◆ **What you have to do**:
Pictures stay out of the copy. Transcribe exactly, and only, the line with "PhD-level team" through the last line of the entries below.

◆ **Dataset entries**:
╭──

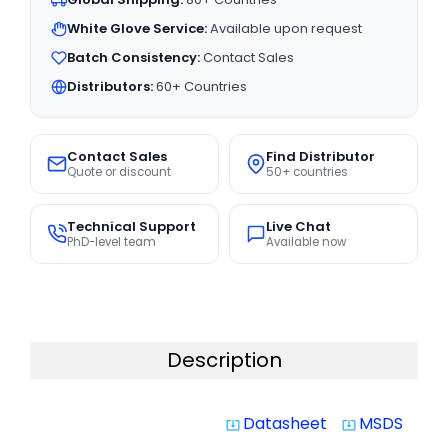
White Glove Service:
Available upon request
Batch Consistency:
Contact Sales
Distributors:
60+ Countries
Contact Sales
Find Distributor
Quote or discount
50+ countries
Technical Support
Live Chat
PhD-level team
Available now
Description
Datasheet
MSDS
system_update_alt
system_update_alt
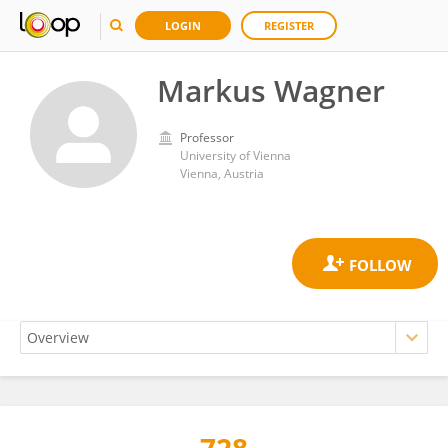
LOGIN
REGISTER
Markus Wagner
Professor
University of Vienna
Vienna, Austria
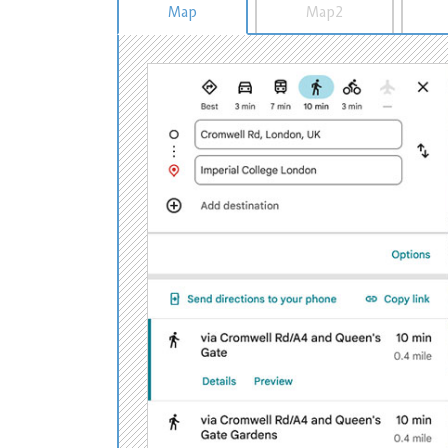
Map
Map2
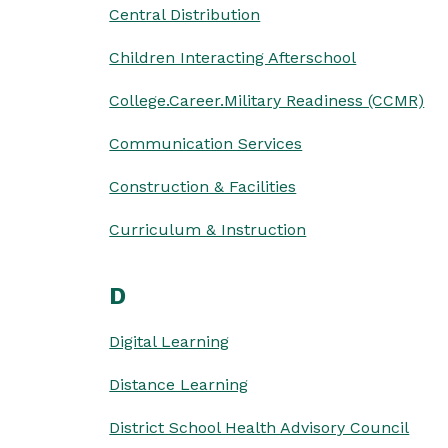
Central Distribution
Children Interacting Afterschool
College.Career.Military Readiness (CCMR)
Communication Services
Construction & Facilities
Curriculum & Instruction
D
Digital Learning
Distance Learning
District School Health Advisory Council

╰──

◆ **Finished task**:
PhD-level team
Available now
Description
Datasheet
MSDS
system_update_alt
system_update_alt
LOGIN
REGISTER
Markus Wagner
Professor
University of Vienna
Vienna, Austria
Map
Map2
Central Distribution
Children Interacting Afterschool
College.Career.Military Readiness (CCMR)
Communication Services
Construction & Facilities
Curriculum & Instruction
D
Digital Learning
Distance Learning
District School Health Advisory Council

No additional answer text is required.